Integrating validation into ADF
If your Bronze ingestion runs through an ADF Copy activity, you can trigger validation as a pre-copy Web Activity that calls an Azure Function:
{
"name": "Validate_Contract",
"type": "WebActivity",
"typeProperties": {
"url": "https://your-func.azurewebsites.net/api/validate",
"method": "POST",
"body": {
"contract": "contracts/customers.yaml",
"source_path": "abfss://landing@storage.dfs.core.windows.net/customers/"
}
},
"dependsOn": [],
"policy": { "timeout": "0.00:05:00", "retry": 1 }
}
The Azure Function reads the landing zone data, runs the validation, and returns HTTP 200 (pass) or HTTP 422 (fail with violation details).
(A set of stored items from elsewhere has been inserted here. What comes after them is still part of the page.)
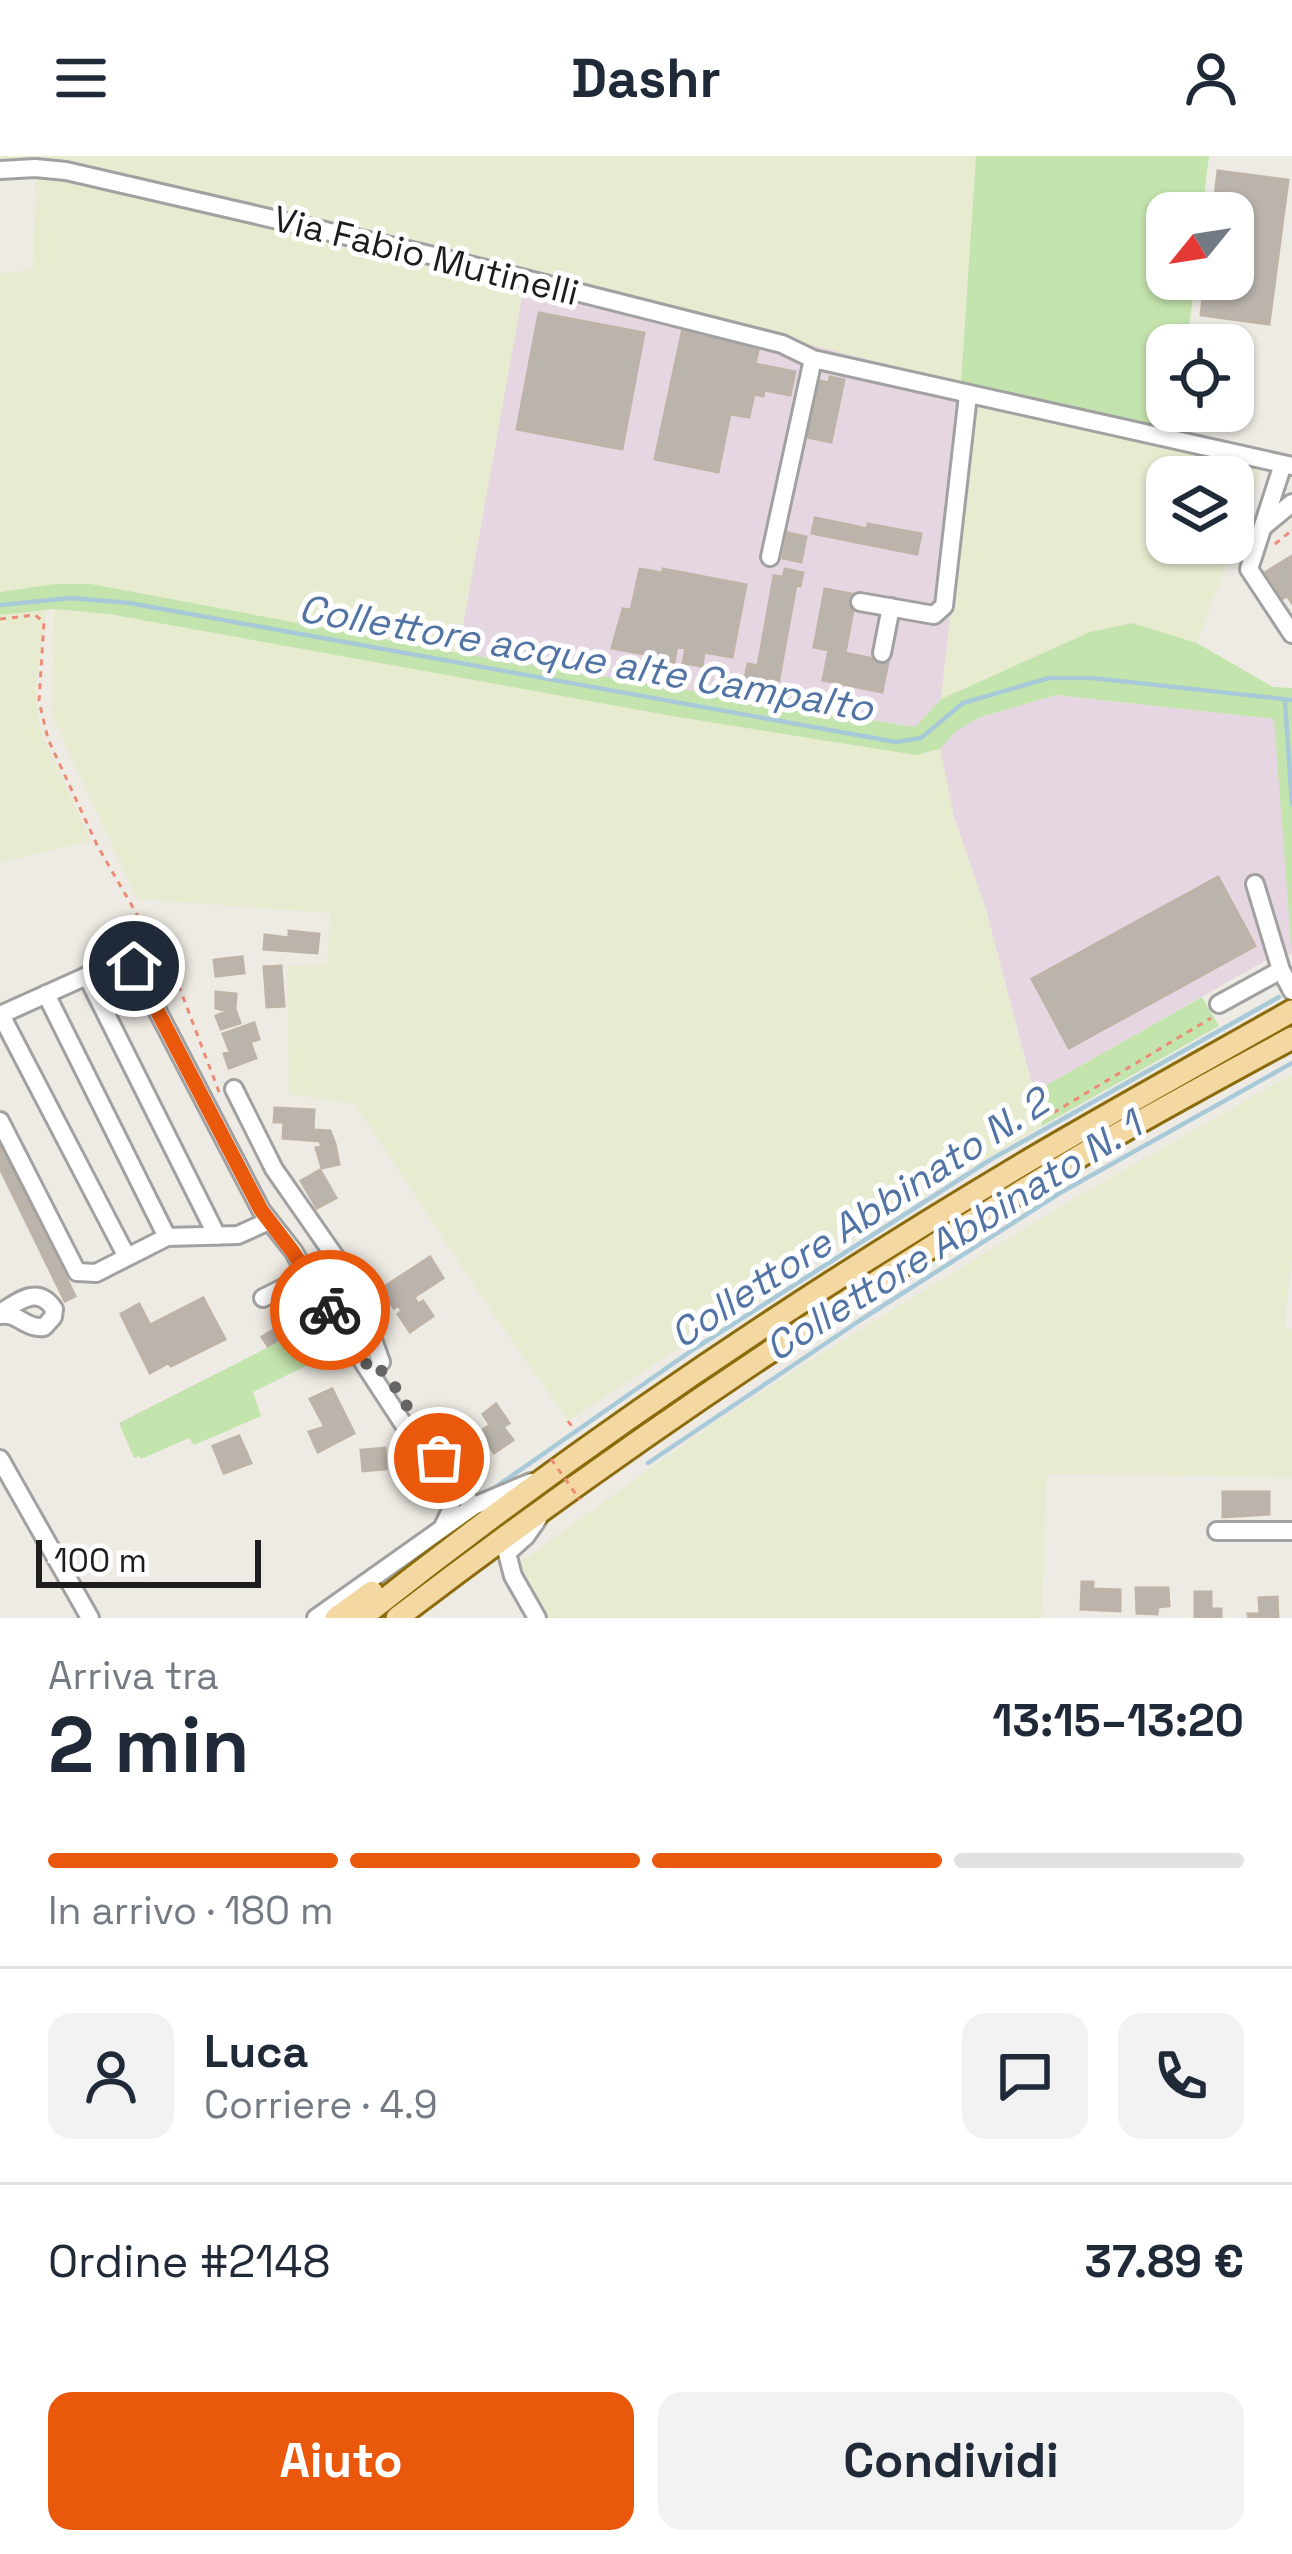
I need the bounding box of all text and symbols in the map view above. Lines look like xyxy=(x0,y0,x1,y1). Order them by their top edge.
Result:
text: Dashr xyxy=(571,44,721,113)
icon: menu xyxy=(48,45,114,111)
icon: person xyxy=(1178,45,1244,111)
north arrow xyxy=(1146,192,1254,300)
map controls xyxy=(1146,192,1254,564)
street label: Via Fabio Mutinelli xyxy=(269,196,583,316)
button: locate xyxy=(1146,324,1254,432)
button: layers xyxy=(1146,456,1254,564)
water label: Collettore acque alte Campalto xyxy=(295,583,878,733)
pin xyxy=(83,915,185,1017)
icon: home xyxy=(101,933,167,999)
water label: Collettore Abbinato N. 2 xyxy=(661,1075,1061,1359)
water label: Collettore Abbinato N. 1 xyxy=(756,1098,1153,1372)
courier xyxy=(270,1250,390,1370)
icon: bike xyxy=(297,1277,363,1343)
pin xyxy=(388,1407,490,1509)
icon: bag xyxy=(406,1425,472,1491)
scale bar xyxy=(36,1534,261,1587)
text: 100 m xyxy=(54,1540,147,1582)
text: Arriva tra xyxy=(48,1651,219,1700)
text: 13:15–13:20 xyxy=(992,1692,1244,1749)
text: 2 min xyxy=(48,1695,250,1795)
text: In arrivo · 180 m xyxy=(48,1886,334,1935)
button: person xyxy=(48,2013,174,2139)
button: chat xyxy=(962,2013,1088,2139)
button: phone xyxy=(1118,2013,1244,2139)
text: Luca xyxy=(204,2023,309,2080)
text: Corriere · 4.9 xyxy=(204,2080,438,2129)
text: Ordine #2148 xyxy=(48,2233,330,2290)
text: 37.89 € xyxy=(1085,2233,1244,2290)
button: Aiuto xyxy=(48,2392,634,2530)
button: Condividi xyxy=(658,2392,1244,2530)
ADF fails the pipeline on a non-200 response, before any data reaches Bronze.
Real example: the NULL explosion
Six weeks into a migration project, a source team updated their ETL to filter out records with null emails. They didn't update the contract. Their ETL had a bug that accidentally set email to null for all new records during a 3-day window.
Because we had contract validation in place:
- The pipeline failed on the first run of the affected window
- The violation was logged immediately: "Column 'email' has 45,302 null values"
- The source team was notified within minutes via an ADF alert
- No null emails reached Bronze, Silver, or Gold
- The source team fixed the bug and resent the data
Without contracts: 45,302 null emails would have silently propagated through the entire Lakehouse. Gold-layer dashboards would have shown broken aggregations for three days before anyone noticed.
That one incident justified the entire contract framework.